Vulcano sottomarino restituisce un tappeto di pietra pomice: 150 km quadrati di superficie occupata nel Pacifico

ULTIMO AGGIORNAMENTO 12:32

La pietra pomice che copre, come un tappeto, l’Oceano Pacifico. Lo spettacolo surreale che si  trovato di fronte chi si è imbattuto nei circa 150 km quadrati di pietra pomice creati da un’eruzione sottomarina

Lo scorso 7 agosto 2019 l’eruzione di un vulcano sottomarino che si trova nell’Oceano Pacifico meridionale ha restituito una quantità spropositata di roccia vulcanica porosa: la pietra pomice. Parliamo di una quantità in grado di coprire completamente la superficie dell’Oceano per circa 150 km quadrati. Uno spettacolo surreale che dà l’impressione di trovarsi su una superficie desertica  o lunare e non di stare navigando sull’acqua. Alcuni velisti australiani hanno avuto la possibilità di osservare il fenomeno e di girare dei video  che ora sono visibili anche in rete.

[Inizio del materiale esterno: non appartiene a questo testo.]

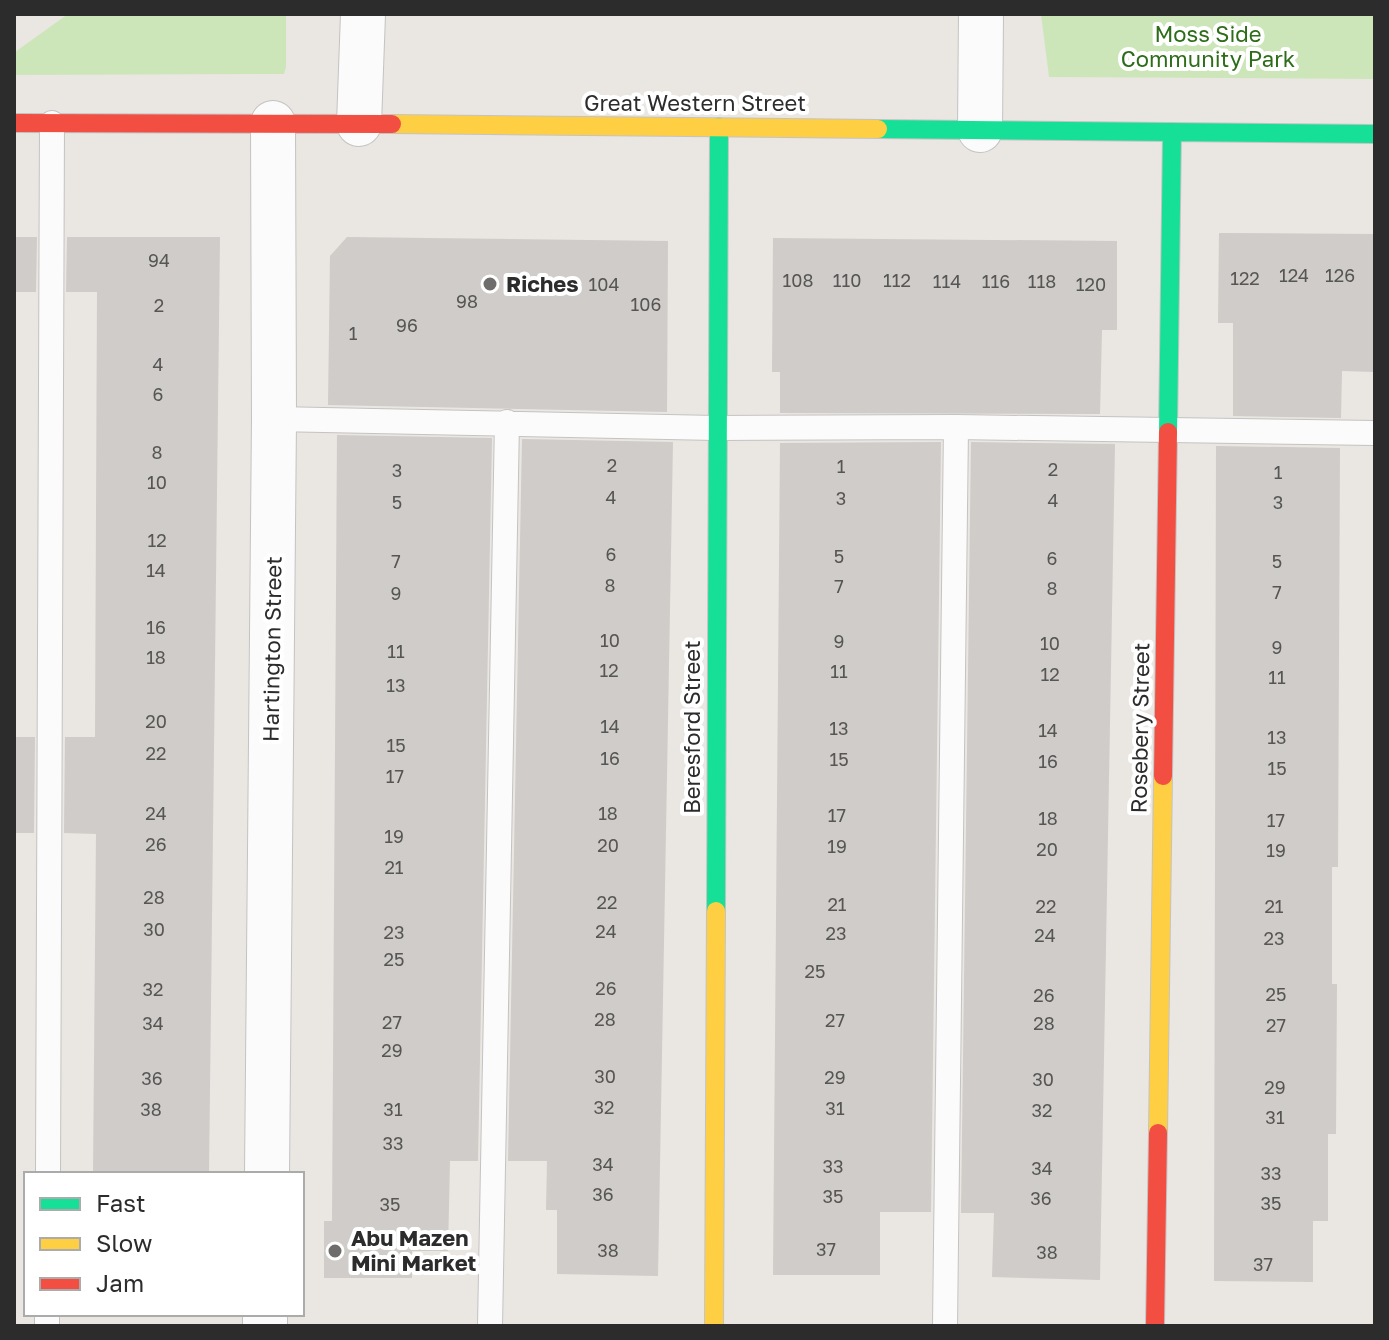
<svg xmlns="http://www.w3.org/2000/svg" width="1389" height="1340" font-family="'Golos Text',sans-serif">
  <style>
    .green { fill: #cde6b9 }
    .building { fill: #cfccc9 }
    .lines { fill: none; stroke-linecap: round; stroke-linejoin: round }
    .lane-casing { stroke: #c4c3c3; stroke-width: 26 }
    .street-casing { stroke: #c4c3c3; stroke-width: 46 }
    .fast-casing { stroke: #c4c3c3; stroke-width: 20 }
    .slow-casing { stroke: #c4c3c3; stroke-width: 20 }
    .jam-casing { stroke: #c4c3c3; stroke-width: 20 }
    .lane { stroke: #fcfbfb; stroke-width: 24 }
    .street { stroke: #fcfbfb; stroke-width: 44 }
    .fast { stroke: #16e098; stroke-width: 18 }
    .slow { stroke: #ffcf43; stroke-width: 18 }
    .jam { stroke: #f24e42; stroke-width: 18 }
    .poi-dot { fill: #6e6d6c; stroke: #fff; stroke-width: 3 }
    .labels { text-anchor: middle; stroke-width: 8; stroke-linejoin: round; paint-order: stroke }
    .number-label { font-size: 18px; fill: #565655 }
    .park-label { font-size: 22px; fill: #2d6c18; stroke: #fff }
    .street-label { font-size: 22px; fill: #2c2c2c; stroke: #fff }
    .poi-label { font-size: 22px; font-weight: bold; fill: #2c2c2c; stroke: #fff; text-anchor: start }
  </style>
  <rect width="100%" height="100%" fill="#eae6e2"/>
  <path class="green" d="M 68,14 L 286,14 L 286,67 L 284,74 L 15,75 L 15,52 Z
    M 1041,14 L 1375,14 L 1375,79 L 1049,77 Z"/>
  <path class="building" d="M 1219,233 L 1375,234 L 1375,372 L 1342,371 L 1341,418 L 1233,416 L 1233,323 L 1218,323 Z
    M 14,237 L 37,237 L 36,292 L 14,292 Z
    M 67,237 L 220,237 L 209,1174 L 93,1174 L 96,834 L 64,833 L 65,737 L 95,737 L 97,292 L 66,292 Z
    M 347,237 L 668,241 L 667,412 L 328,405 L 330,256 Z
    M 773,238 L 1117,241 L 1117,330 L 1102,330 L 1100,414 L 780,413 L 780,372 L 772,372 Z
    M 337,435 L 492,438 L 478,1161 L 450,1161 L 448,1251 L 412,1251 L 412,1278 L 324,1278 L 324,1221 L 332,1221 Z
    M 522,439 L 673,442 L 658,1276 L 557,1274 L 557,1210 L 546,1210 L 547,1161 L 508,1161 Z
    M 941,442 L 931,1212 L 880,1212 L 880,1275 L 773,1275 L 780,443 Z
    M 971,442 L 1115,444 L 1100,1280 L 992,1277 L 994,1213 L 961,1213 Z
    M 1216,446 L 1340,448 L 1338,867 L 1332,867 L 1332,984 L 1337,984 L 1336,1134 L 1328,1134 L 1328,1221 L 1313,1221 L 1313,1282 L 1214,1281 Z
    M 14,737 L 35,737 L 34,833 L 14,833 Z"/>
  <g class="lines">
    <defs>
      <path id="lane" d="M 274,419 L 716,428 L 956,427 L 1375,433
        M 48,1174 L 52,123
        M 47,1314 L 47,1326
        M 490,1326 L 507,422
        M 945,1326 L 956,427"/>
      <path id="street" d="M 359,124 L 363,14
        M 980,130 L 981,14
        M 267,1174 L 274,419 L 273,123
        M 265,1326 L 265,1314"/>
      <path id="fast" d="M 878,129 L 1375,134
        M 1168,432 L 1172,132
        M 716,911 L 719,127"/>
      <path id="slow" d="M 392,124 L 878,129
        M 1158,1133 L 1163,776
        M 714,1326 L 716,911"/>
      <path id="jam" d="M 14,123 L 392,124
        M 1163,776 L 1168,432
        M 1155,1326 L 1158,1133"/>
    </defs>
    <use href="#lane" class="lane-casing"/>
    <use href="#street" class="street-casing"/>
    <use href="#fast" class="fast-casing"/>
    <use href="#slow" class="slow-casing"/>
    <use href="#jam" class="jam-casing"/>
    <use href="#lane" class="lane"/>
    <use href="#street" class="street"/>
    <use href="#fast" class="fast"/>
    <use href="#slow" class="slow"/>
    <use href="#jam" class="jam"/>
  </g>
  <g class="poi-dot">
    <circle cx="490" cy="284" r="8"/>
    <circle cx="335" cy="1251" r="8"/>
  </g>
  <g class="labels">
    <g class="number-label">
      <text x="159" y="267">94</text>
      <text x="1294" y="282">124</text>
      <text x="1340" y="282">126</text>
      <text x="1245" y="285">122</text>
      <text x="798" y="287">108</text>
      <text x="847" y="287">110</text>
      <text x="897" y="287">112</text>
      <text x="947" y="288">114</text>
      <text x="996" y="288">116</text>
      <text x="1042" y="288">118</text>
      <text x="604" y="291">104</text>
      <text x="1091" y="291">120</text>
      <text x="467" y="308">98</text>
      <text x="646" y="311">106</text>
      <text x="159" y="312">2</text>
      <text x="407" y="332">96</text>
      <text x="353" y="340">1</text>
      <text x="158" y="371">4</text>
      <text x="158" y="401">6</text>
      <text x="157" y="459">8</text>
      <text x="612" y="472">2</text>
      <text x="841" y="473">1</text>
      <text x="1053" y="476">2</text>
      <text x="397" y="477">3</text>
      <text x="1278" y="479">1</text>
      <text x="157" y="489">10</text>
      <text x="611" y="504">4</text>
      <text x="841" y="505">3</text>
      <text x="1053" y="507">4</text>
      <text x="397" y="509">5</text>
      <text x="1278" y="509">3</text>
      <text x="157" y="547">12</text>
      <text x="611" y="561">6</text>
      <text x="839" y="563">5</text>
      <text x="1052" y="565">6</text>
      <text x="396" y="568">7</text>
      <text x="1277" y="568">5</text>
      <text x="156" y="577">14</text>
      <text x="610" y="592">8</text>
      <text x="839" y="593">7</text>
      <text x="1052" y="595">8</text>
      <text x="1277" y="599">7</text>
      <text x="396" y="600">9</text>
      <text x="156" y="634">16</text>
      <text x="610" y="647">10</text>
      <text x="839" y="648">9</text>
      <text x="1050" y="650">10</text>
      <text x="1277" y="654">9</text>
      <text x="396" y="658">11</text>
      <text x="156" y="664">18</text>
      <text x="609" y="677">12</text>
      <text x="839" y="678">11</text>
      <text x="1050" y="681">12</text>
      <text x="1277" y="684">11</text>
      <text x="396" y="692">13</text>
      <text x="156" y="728">20</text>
      <text x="610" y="733">14</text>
      <text x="839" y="735">13</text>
      <text x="1048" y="737">14</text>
      <text x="1277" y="744">13</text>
      <text x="396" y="752">15</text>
      <text x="156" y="760">22</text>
      <text x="610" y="765">16</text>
      <text x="839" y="766">15</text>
      <text x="1048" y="768">16</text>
      <text x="1277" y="775">15</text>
      <text x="395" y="783">17</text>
      <text x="156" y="820">24</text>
      <text x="608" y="820">18</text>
      <text x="837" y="822">17</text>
      <text x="1048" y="825">18</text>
      <text x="1276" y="827">17</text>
      <text x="394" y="843">19</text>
      <text x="156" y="851">26</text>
      <text x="608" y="852">20</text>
      <text x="837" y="853">19</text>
      <text x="1047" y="856">20</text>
      <text x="1276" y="857">19</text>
      <text x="394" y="874">21</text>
      <text x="154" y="904">28</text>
      <text x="607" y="909">22</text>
      <text x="837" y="911">21</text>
      <text x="1046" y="913">22</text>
      <text x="1274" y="913">21</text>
      <text x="154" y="936">30</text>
      <text x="606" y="938">24</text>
      <text x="394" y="939">23</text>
      <text x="836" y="940">23</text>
      <text x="1045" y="942">24</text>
      <text x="1274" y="945">23</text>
      <text x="394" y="966">25</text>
      <text x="815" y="978">25</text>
      <text x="606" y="995">26</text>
      <text x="153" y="996">32</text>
      <text x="1276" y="1001">25</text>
      <text x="1044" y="1002">26</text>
      <text x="605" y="1026">28</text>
      <text x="835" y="1027">27</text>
      <text x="392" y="1029">27</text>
      <text x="153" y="1030">34</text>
      <text x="1044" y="1030">28</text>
      <text x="1276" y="1032">27</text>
      <text x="392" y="1057">29</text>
      <text x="605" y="1083">30</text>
      <text x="835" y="1084">29</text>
      <text x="152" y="1085">36</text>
      <text x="1043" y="1086">30</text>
      <text x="1275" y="1094">29</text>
      <text x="604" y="1114">32</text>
      <text x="835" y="1115">31</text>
      <text x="151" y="1116">38</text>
      <text x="393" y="1116">31</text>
      <text x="1042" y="1117">32</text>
      <text x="1275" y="1124">31</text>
      <text x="393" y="1150">33</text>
      <text x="603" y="1171">34</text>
      <text x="833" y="1173">33</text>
      <text x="1042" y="1175">34</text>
      <text x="1271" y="1180">33</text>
      <text x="603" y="1201">36</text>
      <text x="833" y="1203">35</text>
      <text x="1041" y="1205">36</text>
      <text x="1271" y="1210">35</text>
      <text x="390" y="1211">35</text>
      <text x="826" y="1256">37</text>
      <text x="608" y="1257">38</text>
      <text x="1047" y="1259">38</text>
      <text x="1263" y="1271">37</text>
    </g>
    <g class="park-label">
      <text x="1208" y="42">Moss Side<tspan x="1208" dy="25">Community Park</tspan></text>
    </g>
    <g class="street-label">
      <text x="695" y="111">Great Western Street</text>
      <text transform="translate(272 649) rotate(-89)" y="8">Hartington Street</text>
      <text transform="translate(692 727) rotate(-90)" y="8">Beresford Street</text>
      <text transform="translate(1140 728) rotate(-89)" y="8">Rosebery Street</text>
    </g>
    <g class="poi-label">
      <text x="506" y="292">Riches</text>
      <text x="351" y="1246">Abu Mazen<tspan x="351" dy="25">Mini Market</tspan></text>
    </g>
  </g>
  <rect width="1389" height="1340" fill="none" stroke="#2c2c2c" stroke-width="32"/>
  <rect x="24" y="1172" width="280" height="144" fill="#ffffff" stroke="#ababab" stroke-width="2"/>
  <rect x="40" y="1198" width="40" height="12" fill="#16e098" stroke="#ababab" stroke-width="2"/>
  <text x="96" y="1212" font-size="24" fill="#2c2c2c">Fast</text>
  <rect x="40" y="1238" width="40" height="12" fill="#ffcf43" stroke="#ababab" stroke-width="2"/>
  <text x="96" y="1252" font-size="24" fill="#2c2c2c">Slow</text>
  <rect x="40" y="1278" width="40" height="12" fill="#f24e42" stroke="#ababab" stroke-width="2"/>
  <text x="96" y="1292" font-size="24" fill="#2c2c2c">Jam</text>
</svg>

Tappeto di pietra pomice copre il Pacifico, è il risultato di un’eruzione sottomarina

150 km quadrati di pietra pomice che copre, a tappeto, la superficie dell’acqua senza lasciare intravedere il sottostante colore blu dell’oceano: una marea grigia di pietra vulcanica, porosa e galleggiante, di cui si vede l’inizio ma non la fine. Questo lo spettacolo, forse più unico che raro, a cui alcuni velisti australiani sono stati in grado di assistere in questi giorni veleggiando sulle acque dell’oceano Pacifico meridionale. Qui, un vulcano sottomarino che si trova nei pressi dell’arcipelago di Tonga, ha eruttato una ventina di giorni fa, dando vita al fenomeno. La pietra pomice, caratterizzata da un peso leggerissimo, da una forma irregolare e da molti pori, si forma quando la lava che fuoriesce dal camino vulcanico arriva a contatto con la fredda acqua e così avviene un raffreddamento molto veloce.

Tappeto di pietra pomice copre il Pacifico, il video girato da dei velisti australiani

Come riporta Il Post, la velista Shannon Lenz e il compagno stavano navigando con un catamarano, verso le isole Fiji quando- a un certo punto della notte- hanno visto rallentare l’andatura della loro imbarcazione: erano entrati in contatto con la grande massa di pietra vulcanica, che pare si stia spargendo ora proprio verso le Fiji.  La coppia ha girato un video impressionante e ha raccolto dei campioni di pietra che sono stati inviati alla Queensland University of Technology , in Australia, per essere esaminati.